▸ Task to carry out
Update the stretch of material from "hacia la cual todo el esfuerzo previamente" through "Přihlaste se k odběru new" by putting "trabajo" in place of "esfuerzo", and write those lines out again with nothing else changed. Leave the pictures out of your answer.

▸ Source material

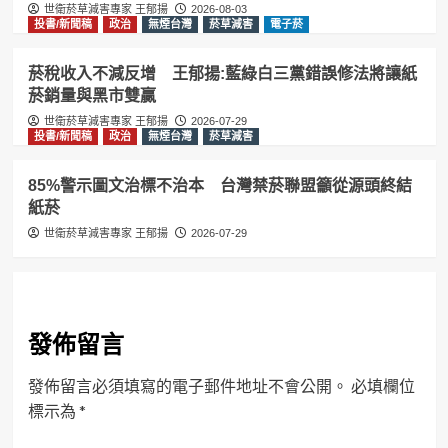
世衛菸草減害專家 王郁揚
2026-08-03
投書/新聞稿
政治
無煙台灣
菸草減害
電子菸
菸稅收入不減反增 王郁揚:藍綠白三黨錯誤修法將讓紙
菸銷量與黑市雙贏
世衛菸草減害專家 王郁揚
2026-07-29
投書/新聞稿
政治
無煙台灣
菸草減害
85%警示圖文治標不治本 台灣禁菸聯盟籲從源頭終結
紙菸
世衛菸草減害專家 王郁揚
2026-07-29
發佈留言
發佈留言必須填寫的電子郵件地址不會公開。
必填欄位
標示為
*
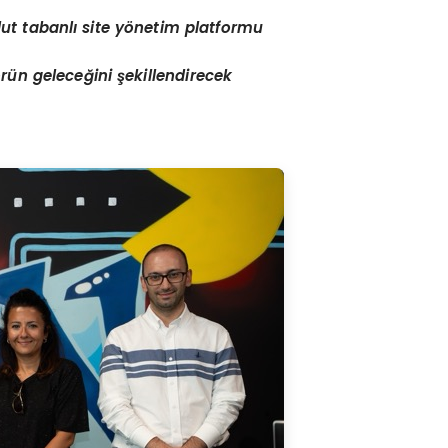
ut tabanlı site y
ö
netim platformu
ö
rün geleceğini şekillendirecek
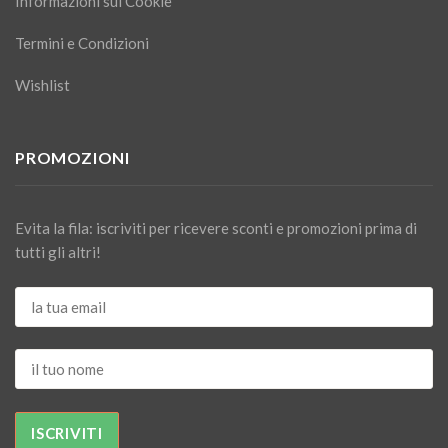
Informazioni sui Cookie
Termini e Condizioni
Wishlist
PROMOZIONI
Evita la fila: iscriviti per ricevere sconti e promozioni prima di
tutti gli altri!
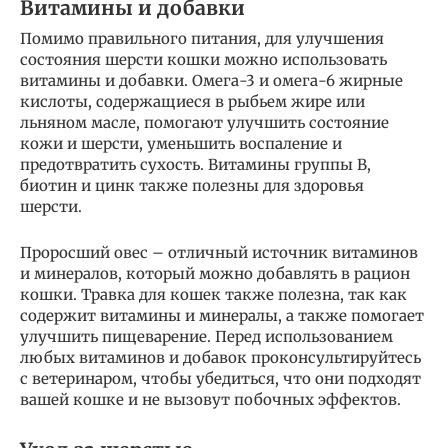
Витамины и добавки
Помимо правильного питания, для улучшения
состояния шерсти кошки можно использовать
витамины и добавки. Омега-3 и омега-6 жирные
кислоты, содержащиеся в рыбьем жире или
льняном масле, помогают улучшить состояние
кожи и шерсти, уменьшить воспаление и
предотвратить сухость. Витамины группы B,
биотин и цинк также полезны для здоровья
шерсти.
Проросший овес – отличный источник витаминов
и минералов, который можно добавлять в рацион
кошки. Травка для кошек также полезна, так как
содержит витамины и минералы, а также помогает
улучшить пищеварение. Перед использованием
любых витаминов и добавок проконсультируйтесь
с ветеринаром, чтобы убедиться, что они подходят
вашей кошке и не вызовут побочных эффектов.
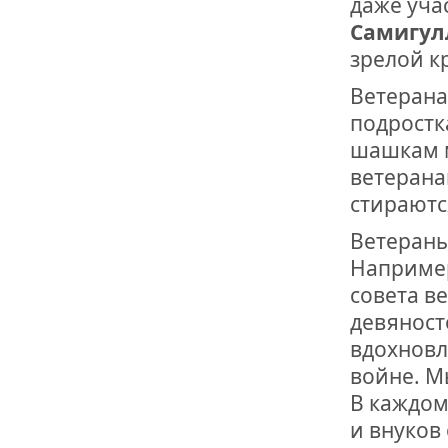
даже уча
Самигул
зрелой к
Ветерана
подростк
шашкам м
ветерана
стираютс
Ветераны
Наприме
совета в
девяносто
вдохновл
войне. М
В каждом
и внуков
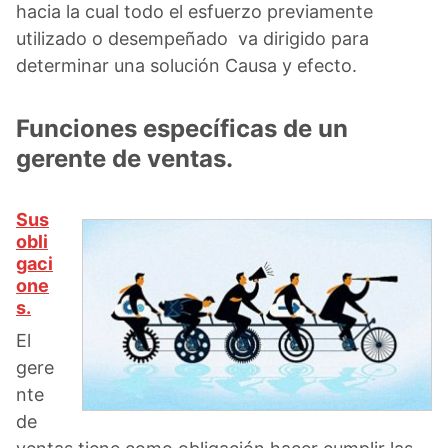
hacia la cual todo el esfuerzo previamente
utilizado o desempeñado va dirigido para
determinar una solución Causa y efecto.
Funciones específicas de un
gerente de ventas.
Sus
obli
gaci
one
s.
El
gere
nte
de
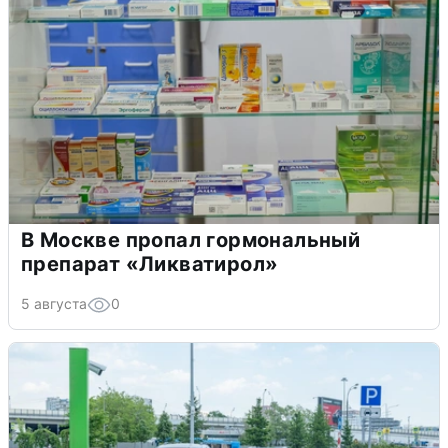
В Москве пропал гормональный
препарат «Ликватирол»
5 августа
0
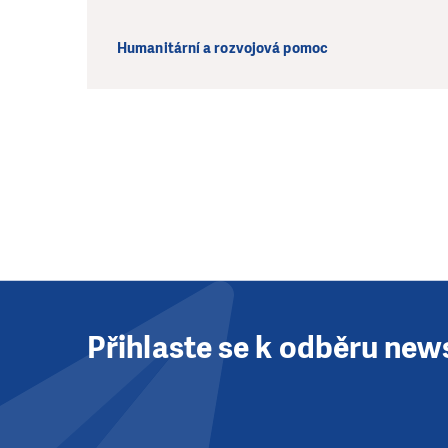
Humanitární a rozvojová pomoc
Přihlaste se k odběru new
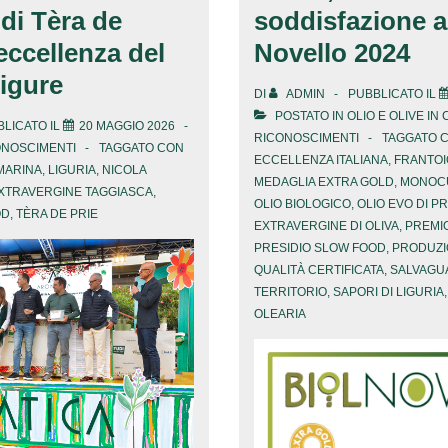
di Tèra de
soddisfazione a
’eccellenza del
Novello 2024
ligure
DI
ADMIN
PUBBLICATO IL
POSTATO IN
OLIO E OLIVE IN
LICATO IL
20 MAGGIO 2026
RICONOSCIMENTI
TAGGATO 
ONOSCIMENTI
TAGGATO CON
ECCELLENZA ITALIANA
,
FRANTOI
MARINA
,
LIGURIA
,
NICOLA
MEDAGLIA EXTRA GOLD
,
MONOCU
EXTRAVERGINE TAGGIASCA
,
OLIO BIOLOGICO
,
OLIO EVO DI P
OD
,
TÈRA DE PRIE
EXTRAVERGINE DI OLIVA
,
PREMI
PRESIDIO SLOW FOOD
,
PRODUZI
QUALITÀ CERTIFICATA
,
SALVAGU
TERRITORIO
,
SAPORI DI LIGURIA
OLEARIA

▸ Your solution
hacia la cual todo el trabajo previamente
utilizado o desempeñado va dirigido para
determinar una solución Causa y efecto.
Funciones específicas de un
gerente de ventas.
Sus
obli
gaci
one
s.
El
gere
nte
de
В Москве пропал гормональный
препарат «Ликватирол»
5 августа
0
Humanitární a rozvojová pomoc
Přihlaste se k odběru new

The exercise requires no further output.